Bring In The Ships + Meg Duty

Bring In The Ships

In the last month there have been some great conversations happening around the question: “How do we fix the lack of equal representation in leadership within our industries?”  

Meg Duty, a friend and colleague, mentioned that we need to “bring in the ships”. It was so spot on that I’ve asked her to join me to discuss these three all important ships as we lean into this important conversation and start to bring meaningful impact. 

Meg, what were the three ships that you recommended?

Meg: Mentorship, allyship, and sponsorship.  I especially love the ship analogy because sailing ships make me think of forward momentum and navigation, which is exactly what these “ships” do!

These are amazing, and I want us to dive into each one of these.  I also really like the order of these ships because I believe they build on one another.

  1. Mentorship – it’s defined as the guidance provided by a mentor, especially an experienced person in a company or educational institution.  Mentorship flows throughout the GSD Factor life, but it’s especially important within the attribute of being influential,  where we talk about leading by example, looking towards the future and mentoring the next generation, so they can stand on our shoulders.  I think some people may think that mentorship is just telling people what to do or how to do it, but I like to think of mentorship as the seed planting.  It’s that chance to share from experience, perhaps what to do and what not to do, but then, to let that mentee do whatever it is on their own.  As mentors, we should just be supportive when they are ready.  Leaders that are mentors understand the weight and importance of not just leading but empowering the next generation of leaders to take over from them. One misconception that I see and hear a lot with mentorship is that it’s a one-way street of learning from mentor to mentee, but I actually think it’s more of a two-way street than many realize.  Iron sharpens iron. We learn from each other. We watch each other. We glean from each other’s lives.

Meg: Just like you pointed out Misha, I think true mentorship goes beyond sharing what to do and what not to do.  Although dos and don’ts can be extremely helpful information, the most amount of good comes from a mentorship experience that includes sharing these experiences AND instilling confidence, encouraging self-trust, and clearing the path/creating space for individual growth.  I can help plant the seed, but I can’t grow for the plant.  Instead,  I clear the weeds and provide the sunlight and water the plant needs to grow on its own.

Love this analogy, Meg.  It’s such a great visual picture that can be remembered throughout this mentorship journey.  

  1. Allyship – it’s defined as the active support for the rights of a minority or marginalized group without being a member of it. When I think of allyship, I also think about empathy and compassion.   They all go hand in hand.  Leaders that walk with authentic conviction and actively listen naturally have a tendency for empathy and compassion; however, not all leaders want to take that additional step to allyship.  I think our teams and employees want and expect allyship to be part of this in our current climate.  The other thing that’s important in this DEIB forward time in the corporate world is to be open to learning, looking for those opportunities to amplify voices in need.  In our GSD Factor life, we talk about our voice being our strongest weapon, and using our voices is one of those immediate active supports that can be provided when pursuing allyship.  

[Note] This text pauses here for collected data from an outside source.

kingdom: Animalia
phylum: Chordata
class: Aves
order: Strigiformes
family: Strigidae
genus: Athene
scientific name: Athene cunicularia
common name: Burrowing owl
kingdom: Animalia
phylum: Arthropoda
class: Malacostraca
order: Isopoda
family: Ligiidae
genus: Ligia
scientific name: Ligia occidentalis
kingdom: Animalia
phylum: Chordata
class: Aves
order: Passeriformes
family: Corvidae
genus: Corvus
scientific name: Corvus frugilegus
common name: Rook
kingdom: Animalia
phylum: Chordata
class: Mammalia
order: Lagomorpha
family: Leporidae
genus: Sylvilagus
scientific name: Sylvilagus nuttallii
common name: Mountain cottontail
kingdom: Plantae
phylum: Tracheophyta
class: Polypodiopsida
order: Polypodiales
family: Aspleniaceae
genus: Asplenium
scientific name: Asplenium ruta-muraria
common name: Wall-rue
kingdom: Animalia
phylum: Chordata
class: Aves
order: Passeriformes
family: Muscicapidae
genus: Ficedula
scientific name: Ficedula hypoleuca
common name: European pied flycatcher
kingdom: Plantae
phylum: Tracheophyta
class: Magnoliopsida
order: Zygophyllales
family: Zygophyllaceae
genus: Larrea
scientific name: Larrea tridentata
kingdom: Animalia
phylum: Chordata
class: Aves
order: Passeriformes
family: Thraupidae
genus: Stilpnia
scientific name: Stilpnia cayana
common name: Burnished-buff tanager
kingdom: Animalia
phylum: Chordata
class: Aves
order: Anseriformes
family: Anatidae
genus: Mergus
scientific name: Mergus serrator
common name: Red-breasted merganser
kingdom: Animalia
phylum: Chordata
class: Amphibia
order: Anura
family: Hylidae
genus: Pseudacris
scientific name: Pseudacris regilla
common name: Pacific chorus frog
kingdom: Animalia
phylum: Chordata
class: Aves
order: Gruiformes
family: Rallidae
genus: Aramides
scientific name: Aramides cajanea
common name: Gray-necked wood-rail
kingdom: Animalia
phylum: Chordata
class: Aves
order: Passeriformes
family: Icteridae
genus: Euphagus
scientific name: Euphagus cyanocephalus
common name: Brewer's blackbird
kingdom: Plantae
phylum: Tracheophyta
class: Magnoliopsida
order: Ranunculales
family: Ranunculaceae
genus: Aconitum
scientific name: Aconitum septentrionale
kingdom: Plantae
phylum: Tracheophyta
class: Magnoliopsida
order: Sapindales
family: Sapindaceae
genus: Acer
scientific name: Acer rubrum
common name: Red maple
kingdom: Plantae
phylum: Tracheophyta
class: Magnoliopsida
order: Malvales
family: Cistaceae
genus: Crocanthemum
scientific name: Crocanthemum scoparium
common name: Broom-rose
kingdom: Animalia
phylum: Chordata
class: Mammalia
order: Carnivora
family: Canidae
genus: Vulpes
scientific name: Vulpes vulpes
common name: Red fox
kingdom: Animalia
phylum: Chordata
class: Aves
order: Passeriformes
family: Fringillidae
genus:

Meg: I think one of the best things I can do to be an ally is to be unapologetically, authentically myself.  A huge commonality of the human experience is that we are all different (in different ways).  When I am open about myself and respectfully curious about others, it makes space for others to do the same and creates opportunities for better understanding in a very organic way.

Beautifully stated Meg.  There truly is a seat at the table for everyone!  

  1. Sponsorship – it’s defined as a range of individuals or entities that support the goals and objectives of some other individual or organization.  Sponsorship can manifest in a wide variety of ways, whether it’s emotional, mental, physical or resource support.  I see a lot of ties and synergies between sponsorship and mentorship. Just as mentorship is a two- way street, so is sponsorship.  There is encouragement and support flowing both ways.  Those that sponsor are equally full from giving and feeling that they are making a difference.  Sometimes the greatest gift is to give rather than to receive.  Sponsorship can look as light or in depth as you can or want it to look.  Just know that with sponsorship, mentorship and allyship will be close companions should you choose to embrace them.  

Meg:  Two-way street couldn’t describe it better!  We are, and we have sponsors, allies and mentors in many ways everyday.  The three “ships” are inextricably intertwined with the way we make an impact in the world.  In every instance I can think of – good or challenging – where I shared my experiences, understood and amplified others, or supported another’s goal, I gained so much more than I gave away.  

Meg, thank you for your insights and perspectives on this.